I thought about my two birth experiences with each of our girls often in the first weeks after Ruth was born. They were both such completely different experiences and left me feeling completely differnt after, not towards our daughters of course, but about the experiences.
Elinore's birth was so calm and laid back. It was peaceful and went so smoothly. Even though I'd hoped for a natural birth, I had an epidural, we'd taken naps, and even though I'd gotten sick, it was a peaceful experience. Our nurses were awesome and when Elinore came into the world it was calm and we were talking and I was crying.
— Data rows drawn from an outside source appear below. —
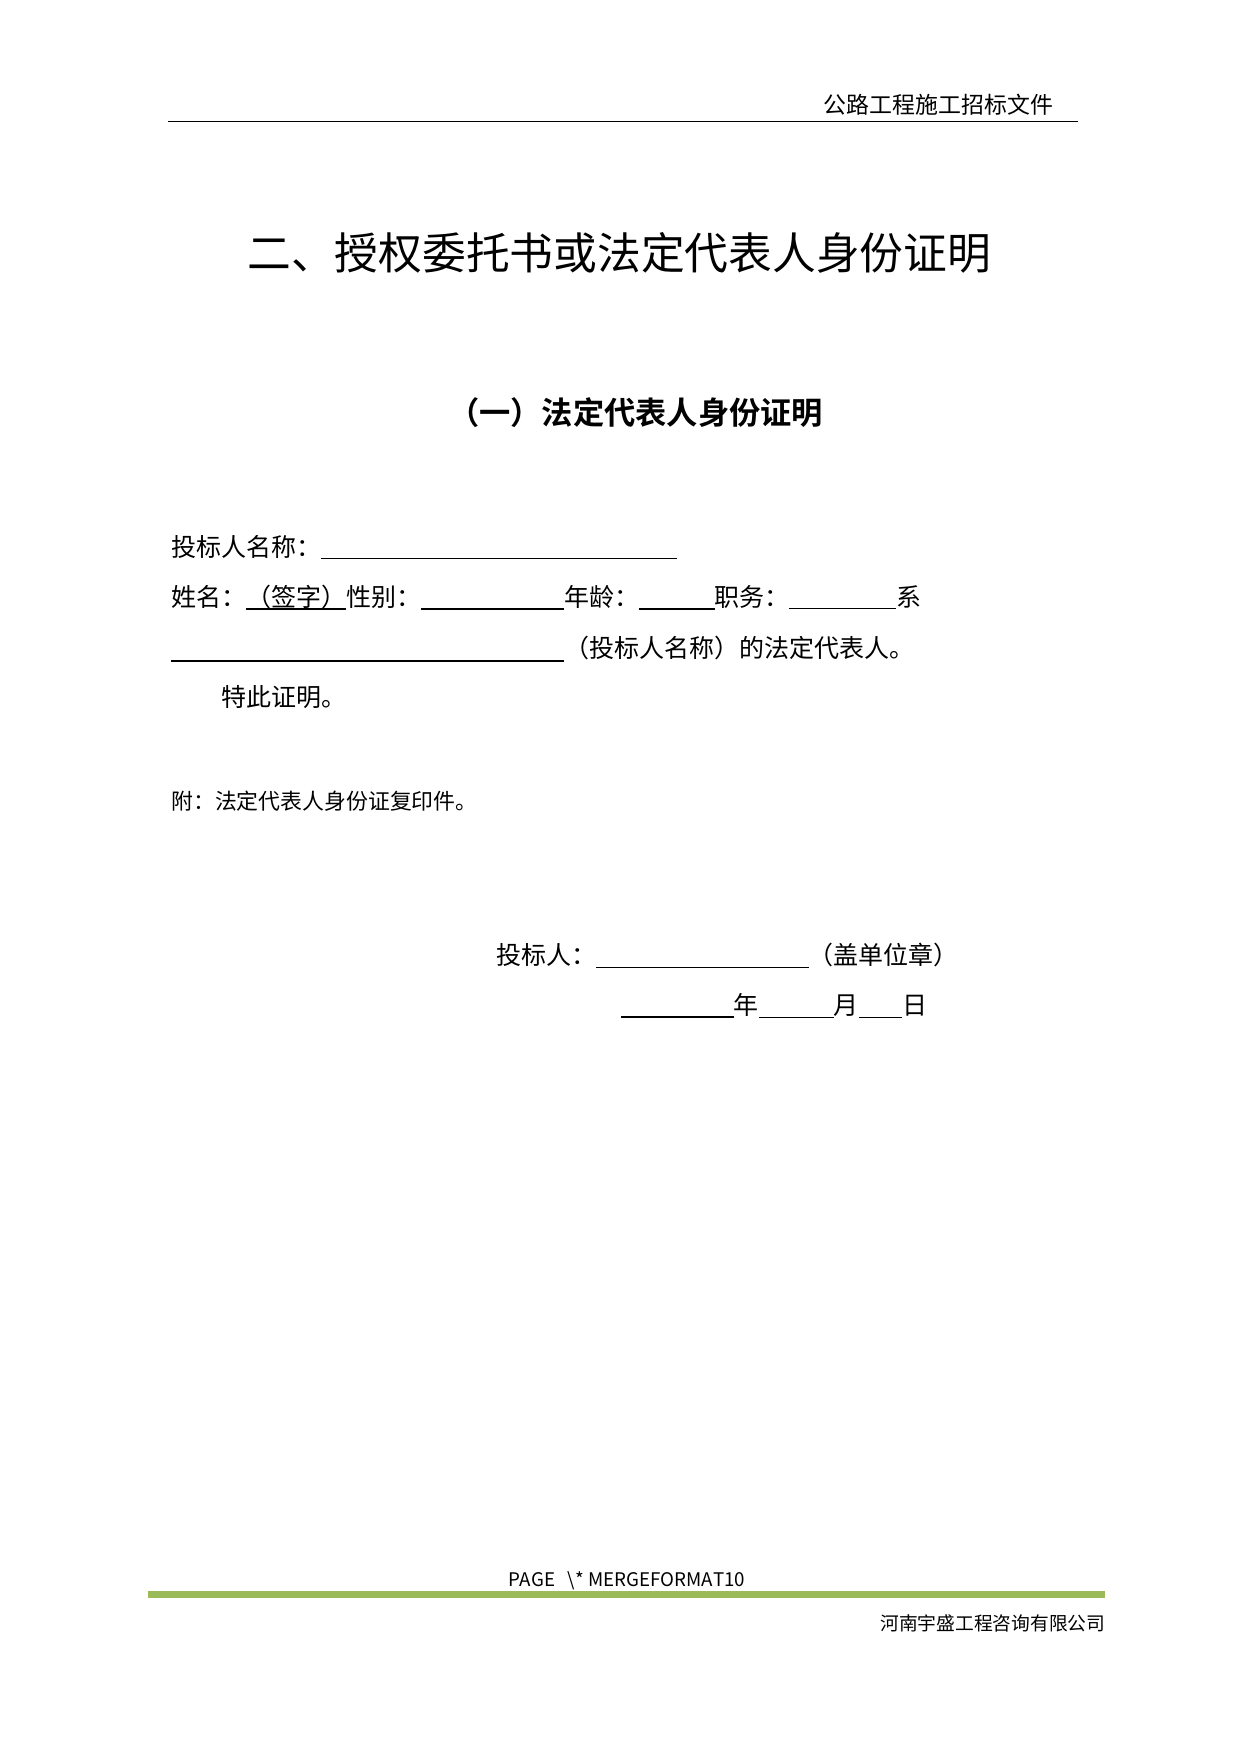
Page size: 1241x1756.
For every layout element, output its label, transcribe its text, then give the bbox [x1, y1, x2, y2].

subtitle （一）法定代表人身份证明 [448, 388, 1105, 433]
text 投标人： （盖单位章） [496, 936, 1105, 972]
subtitle 二、授权委托书或法定代表人身份证明 [133, 219, 1105, 282]
text 年 月 日 [621, 986, 1105, 1022]
text 姓名：（签字）性别： 年龄： 职务： 系 （投标人名称）的法定代表人。 [171, 577, 1078, 665]
text 投标人名称： [171, 527, 1105, 563]
text 特此证明。 [221, 681, 1105, 713]
text 附：法定代表人身份证复印件。 [171, 784, 1105, 815]
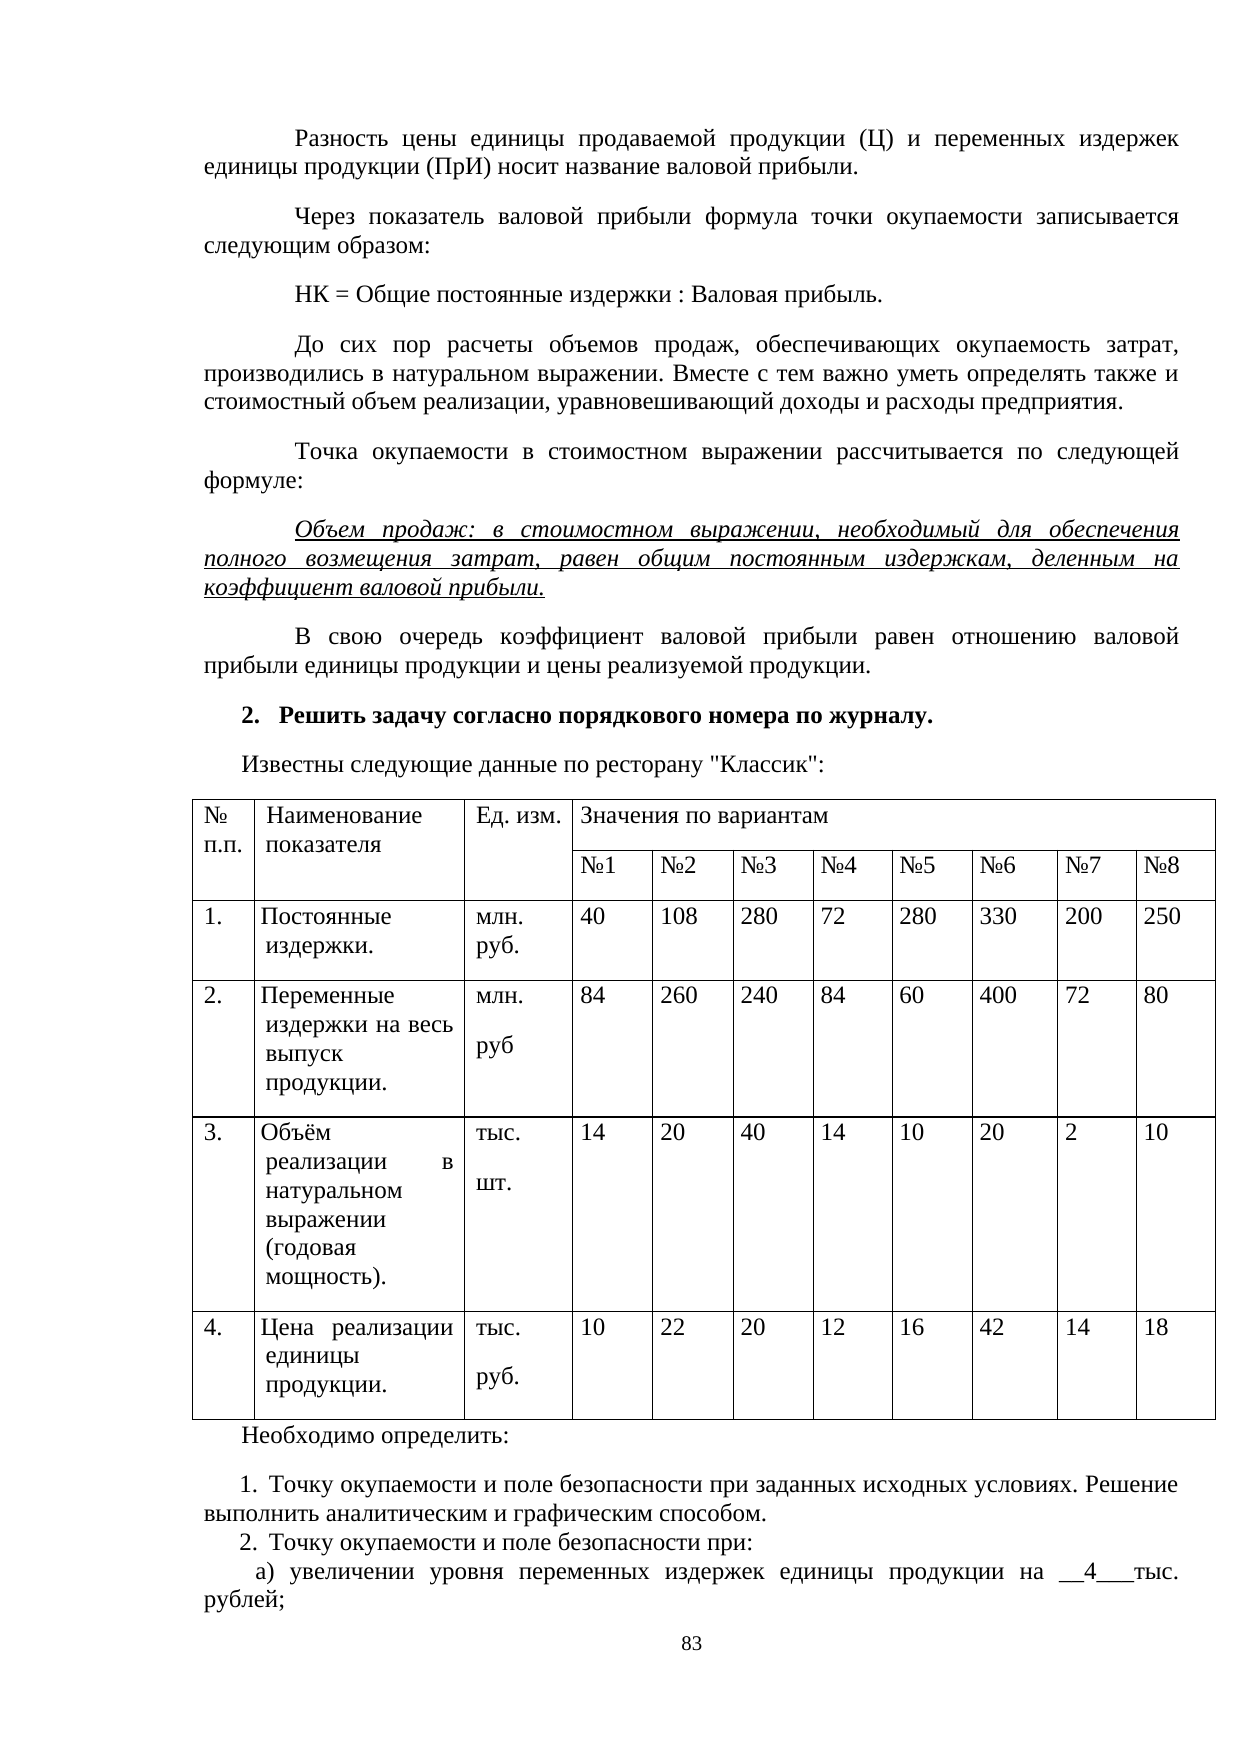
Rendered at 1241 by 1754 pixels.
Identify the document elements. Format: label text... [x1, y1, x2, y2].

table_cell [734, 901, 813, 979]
text Через показатель валовой прибыли формула точки окупаемости записывается следующим образом: [203, 201, 1180, 258]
Ruth's birth was anything but calm and peaceful! I decided for the epidural at 4cm, but by the time they came for it I was 7, and by the time they were cleaning by back for it, my water broke and Ruth was ready to be there NOW. There was no time, there was no doctor, and they weren't quite ready for birth. It was hurried, I was angry they weren't ready and I wanted to have a baby NOW. It was hectic, it was fast, and before I really could understand what just happened, I had a baby on my chest!
The birth's were both very different, but the weeks following were very different too. With Elinore's birth the physical recovery was unpleasant to say the least. It was uncomfortable and just all around not fun. But mentally I was pleased with the birth experience and happy with it. I was surprised by that too; I thought I'd be disappointed that I didn't have the natural birth I wanted. My nurse was awesome about talking me into being okay with it and reassuring I could probably make it if I had another baby because of how quickly I progressed and other awesome comments. (She was super great!)
With Ruth's my physical recovery was easy peasy, but I struggled more with processing her birth because it was so fast (less than 2.5 hours). I felt bad for some of the yelling I did. And the whole epidural thing stuck with me too. The anesthesiologist didn't want to do it when he arrived, but I was mentally prepared for it and the nurse pushed for me, but then we couldn't do it anyway. It was just so different; I wasn't at peace with it for awhile. Now, 3 months later, I am, but it weighed on my mind a lot that first month.
I don't know that we'll have any more babies, but if I were faced with thinking about another delivery, I'm not sure what I would choose. I do know I'd be ready to get to the hospital right away though if I wasn't induced again!